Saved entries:
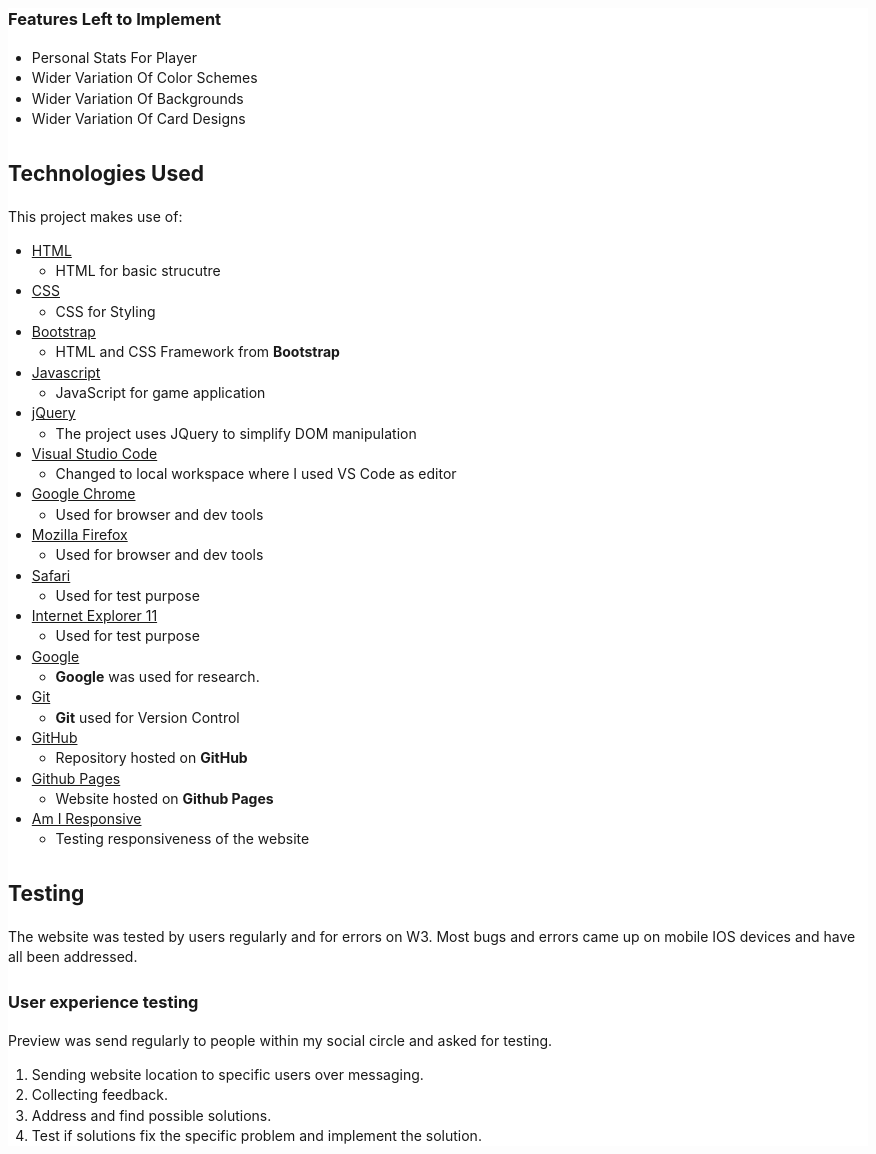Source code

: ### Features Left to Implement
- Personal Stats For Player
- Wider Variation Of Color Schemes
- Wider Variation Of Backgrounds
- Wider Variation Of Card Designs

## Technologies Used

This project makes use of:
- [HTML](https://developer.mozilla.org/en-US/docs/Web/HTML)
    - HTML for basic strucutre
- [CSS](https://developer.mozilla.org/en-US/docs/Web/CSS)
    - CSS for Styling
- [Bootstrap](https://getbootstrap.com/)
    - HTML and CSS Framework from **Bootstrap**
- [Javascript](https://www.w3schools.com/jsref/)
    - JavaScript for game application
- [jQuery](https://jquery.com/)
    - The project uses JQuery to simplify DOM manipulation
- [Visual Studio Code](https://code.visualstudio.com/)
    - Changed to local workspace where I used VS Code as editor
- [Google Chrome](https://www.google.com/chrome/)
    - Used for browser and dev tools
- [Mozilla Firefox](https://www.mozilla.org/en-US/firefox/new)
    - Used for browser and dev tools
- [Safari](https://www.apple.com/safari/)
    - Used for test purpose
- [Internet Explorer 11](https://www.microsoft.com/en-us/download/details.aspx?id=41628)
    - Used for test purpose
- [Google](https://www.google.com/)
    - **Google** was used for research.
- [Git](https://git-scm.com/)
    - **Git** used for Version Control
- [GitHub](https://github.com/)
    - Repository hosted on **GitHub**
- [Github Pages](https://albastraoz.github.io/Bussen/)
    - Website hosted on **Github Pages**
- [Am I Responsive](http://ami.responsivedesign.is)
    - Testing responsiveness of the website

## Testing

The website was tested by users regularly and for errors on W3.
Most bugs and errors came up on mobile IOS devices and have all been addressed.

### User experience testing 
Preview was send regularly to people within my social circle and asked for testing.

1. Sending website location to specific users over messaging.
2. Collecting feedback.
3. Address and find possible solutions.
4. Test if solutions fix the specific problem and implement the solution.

YOUR OBJECTIVE:
The answer must be an exact restatement of all the records, with no pictures included.

COMPLETED TASK:
Source code

: ### Features Left to Implement
- Personal Stats For Player
- Wider Variation Of Color Schemes
- Wider Variation Of Backgrounds
- Wider Variation Of Card Designs

## Technologies Used

This project makes use of:
- [HTML](https://developer.mozilla.org/en-US/docs/Web/HTML)
    - HTML for basic strucutre
- [CSS](https://developer.mozilla.org/en-US/docs/Web/CSS)
    - CSS for Styling
- [Bootstrap](https://getbootstrap.com/)
    - HTML and CSS Framework from **Bootstrap**
- [Javascript](https://www.w3schools.com/jsref/)
    - JavaScript for game application
- [jQuery](https://jquery.com/)
    - The project uses JQuery to simplify DOM manipulation
- [Visual Studio Code](https://code.visualstudio.com/)
    - Changed to local workspace where I used VS Code as editor
- [Google Chrome](https://www.google.com/chrome/)
    - Used for browser and dev tools
- [Mozilla Firefox](https://www.mozilla.org/en-US/firefox/new)
    - Used for browser and dev tools
- [Safari](https://www.apple.com/safari/)
    - Used for test purpose
- [Internet Explorer 11](https://www.microsoft.com/en-us/download/details.aspx?id=41628)
    - Used for test purpose
- [Google](https://www.google.com/)
    - **Google** was used for research.
- [Git](https://git-scm.com/)
    - **Git** used for Version Control
- [GitHub](https://github.com/)
    - Repository hosted on **GitHub**
- [Github Pages](https://albastraoz.github.io/Bussen/)
    - Website hosted on **Github Pages**
- [Am I Responsive](http://ami.responsivedesign.is)
    - Testing responsiveness of the website

## Testing

The website was tested by users regularly and for errors on W3.
Most bugs and errors came up on mobile IOS devices and have all been addressed.

### User experience testing 
Preview was send regularly to people within my social circle and asked for testing.

1. Sending website location to specific users over messaging.
2. Collecting feedback.
3. Address and find possible solutions.
4. Test if solutions fix the specific problem and implement the solution.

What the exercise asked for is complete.